● TUGAS: Cetak tanpa perubahan bagian teks tentang siklus sel, mulai dari "2. Pada fase" sampai dengan "akan mengikat CycA.".

─── TEKS HALAMAN ───

2. Pada fase transisi dari G1 ke S, Cdk2 aktif dengan berikatan dengan CycE. Kompleks
tersebut melanjutkan fosforilasi pRb (hiperfosforilasi) sehingga proses transkripsi yang
dipacu oleh E2F tetap aktif dan restriction point yang ada di batas fase G1/S dapat

6
terlampaui. Pada saat inilah CycA ditranskripsi. Ketika siklus sel akan memasuki fase S,
CycE akan didegradasi dan Cdk2 yang dibebaskan akan mengikat CycA.
Kompleks Cdk2-CycA dibutuhkan sel untuk mereplikasi DNA selama fase S. Kompleks ini
akan memfosforilasi protein yang dibutuhkan dalam replikasi DNA supaya aktif (CDC6 =
Cell Division Cycle 6). Kompleks tersebut juga menjaga agar tidak terjadi multireplikasi
DNA.
3. Pada akhir fase S, CycA akan melepas Cdk2 dan mengikat Cdk1 (CDC2) yang meregulasi
transisi sel dari S ke G2. Kompleks CycA-Cdk1 akan memfasilitasi kondensasi kromatin
yang dibutuhkan untuk penggandaan sel. Pada fase G2, sel juga memiliki kesempatan untuk
melakukan mekanisme repair apabila terjadi kesalahan sintesis DNA.

─── DATA YANG DIBERIKAN ───

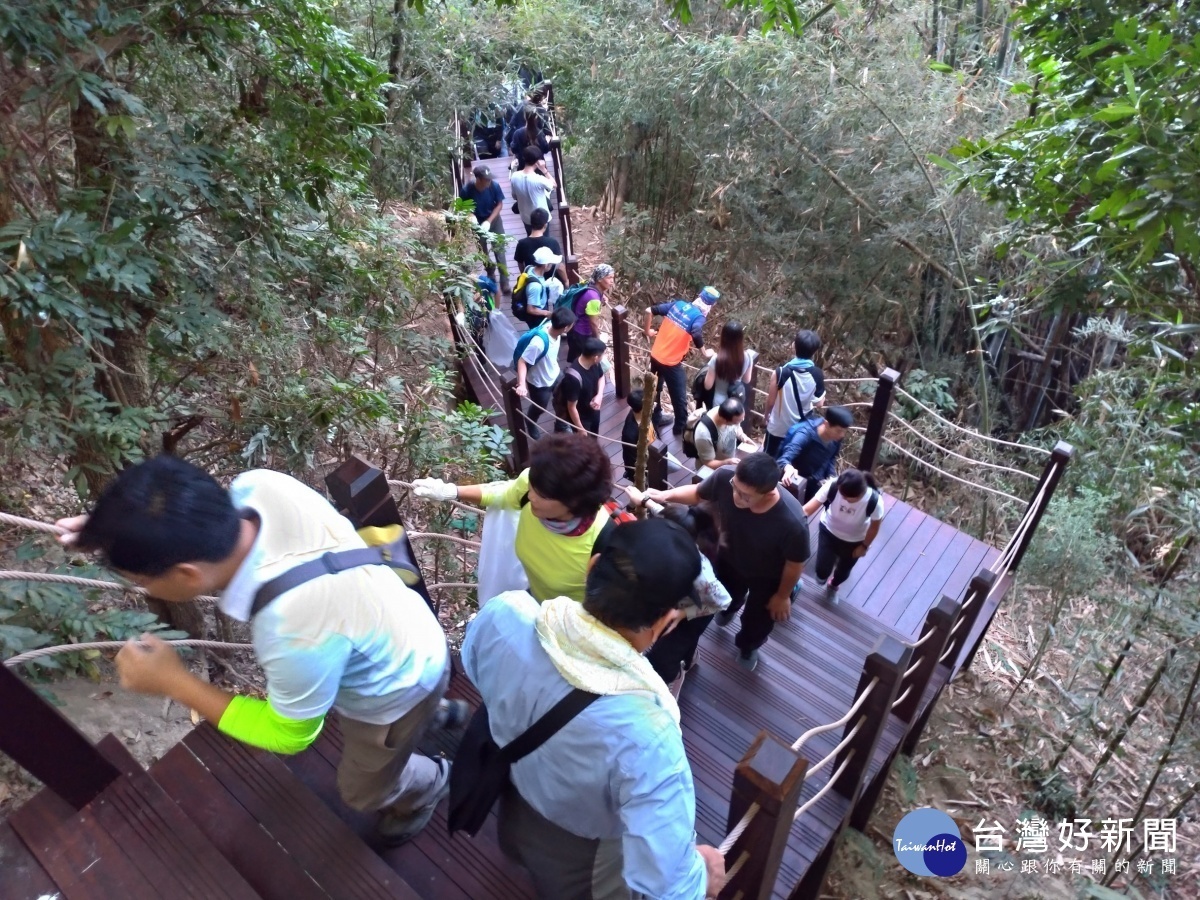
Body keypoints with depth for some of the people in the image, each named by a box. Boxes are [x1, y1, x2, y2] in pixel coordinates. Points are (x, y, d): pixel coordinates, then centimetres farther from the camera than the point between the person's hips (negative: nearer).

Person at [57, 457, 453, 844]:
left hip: (397, 691, -6)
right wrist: (118, 531, -14)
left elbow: (289, 735, -23)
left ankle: (429, 785, 58)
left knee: (363, 790, 26)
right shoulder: (258, 485, -29)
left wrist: (172, 682, -21)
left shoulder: (295, 633, -47)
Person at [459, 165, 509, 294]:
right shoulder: (466, 190, -27)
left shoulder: (494, 186, -25)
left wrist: (489, 221, -22)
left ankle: (504, 281, 8)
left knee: (499, 250, -1)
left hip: (494, 220, 0)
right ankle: (491, 273, 43)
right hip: (478, 223, 0)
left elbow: (500, 205, -12)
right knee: (483, 251, 17)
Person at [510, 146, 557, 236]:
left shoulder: (515, 177, -15)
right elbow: (554, 185, -8)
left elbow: (514, 196, 2)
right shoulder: (539, 179, -30)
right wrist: (544, 170, -13)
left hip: (525, 217, 5)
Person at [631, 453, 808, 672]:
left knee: (756, 621, 26)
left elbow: (795, 564, -23)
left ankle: (747, 646, 64)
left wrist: (782, 596, -7)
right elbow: (697, 493, -13)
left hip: (767, 578, -3)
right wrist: (665, 495, -29)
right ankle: (730, 606, 75)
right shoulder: (725, 478, -38)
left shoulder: (792, 523, -46)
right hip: (730, 558, 3)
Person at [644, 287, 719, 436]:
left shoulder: (678, 304, 2)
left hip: (655, 355, 7)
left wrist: (647, 330, 18)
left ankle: (656, 419, 46)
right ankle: (681, 427, 31)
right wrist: (705, 352, -17)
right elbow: (696, 334, -36)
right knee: (679, 397, 15)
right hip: (671, 363, -7)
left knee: (654, 389, 27)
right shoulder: (699, 317, -15)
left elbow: (649, 311, 3)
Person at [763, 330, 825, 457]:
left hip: (778, 427, -2)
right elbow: (818, 402, -6)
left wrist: (767, 416, 6)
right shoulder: (818, 375, -19)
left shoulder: (780, 373, -27)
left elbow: (770, 402, -14)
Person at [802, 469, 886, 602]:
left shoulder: (875, 501, -37)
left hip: (854, 541, 0)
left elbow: (874, 527, -16)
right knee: (821, 573, 4)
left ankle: (833, 586, 62)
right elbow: (808, 509, -35)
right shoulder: (832, 486, -37)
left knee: (843, 572, 23)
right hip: (829, 531, 0)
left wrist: (864, 546, -4)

───

● PENYELESAIAN LATIHAN:
2. Pada fase transisi dari G1 ke S, Cdk2 aktif dengan berikatan dengan CycE. Kompleks
tersebut melanjutkan fosforilasi pRb (hiperfosforilasi) sehingga proses transkripsi yang
dipacu oleh E2F tetap aktif dan restriction point yang ada di batas fase G1/S dapat

6
terlampaui. Pada saat inilah CycA ditranskripsi. Ketika siklus sel akan memasuki fase S,
CycE akan didegradasi dan Cdk2 yang dibebaskan akan mengikat CycA.